If Flax is supposed to be targeted at this kind of users, maybe you could do something to more prominently make users aware of this issue?
I've seen many (NetKet) users mindlessly changing activation functions, and they had no idea they should also have rescaled
Maybe mentioning this in a tutorial/notebook might already be usefull.

Also, I recently was made aware of torch.nn.init.calculate_gain(nonlinearity, param=None) which is an useful utility returning the variance of the output of the activation fucntions.
Maybe flax could also export something similar?

Maybe, a DenseActivation layer which automatically rescaled the initialiser depending on the nonlinearity, if it is known?
That wouldn't work all the time, and maybe is too smart, but it would be very beginner friendly.

commented

Machine-Learning practitioners are aware that initialisation functions must be properly rescaled depending on the variance of the output of the nonlinearity.

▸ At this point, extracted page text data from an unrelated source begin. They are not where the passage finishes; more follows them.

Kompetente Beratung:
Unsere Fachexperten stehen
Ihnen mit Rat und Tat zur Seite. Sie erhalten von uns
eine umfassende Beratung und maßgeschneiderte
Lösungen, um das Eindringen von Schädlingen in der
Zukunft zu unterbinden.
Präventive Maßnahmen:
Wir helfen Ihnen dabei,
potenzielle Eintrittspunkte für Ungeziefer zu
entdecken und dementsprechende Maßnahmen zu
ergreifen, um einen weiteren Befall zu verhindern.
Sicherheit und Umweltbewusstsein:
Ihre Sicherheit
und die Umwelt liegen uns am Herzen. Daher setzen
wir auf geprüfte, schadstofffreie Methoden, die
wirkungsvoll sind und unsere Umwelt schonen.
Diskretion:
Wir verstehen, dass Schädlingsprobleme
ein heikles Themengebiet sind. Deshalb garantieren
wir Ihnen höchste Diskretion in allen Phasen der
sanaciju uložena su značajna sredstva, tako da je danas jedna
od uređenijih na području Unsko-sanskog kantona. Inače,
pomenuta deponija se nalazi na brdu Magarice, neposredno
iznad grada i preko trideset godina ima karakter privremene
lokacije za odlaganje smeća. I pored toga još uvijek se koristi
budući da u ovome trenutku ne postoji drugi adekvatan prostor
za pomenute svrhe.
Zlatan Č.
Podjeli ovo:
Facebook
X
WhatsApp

I don't think this is still an up-to-date statement. There was a time when network training was very sensitive to the initializers because there were no skip connections or normalization.
Nowadays both of these techniques are almost universally applied and have made tuning the initializers largely irrelevant. It's been quite a while since I have seen a network that did have proper initialization correcting for the activation function.

That said, computing the gain might still be interesting, but it isn't essential like it used to be.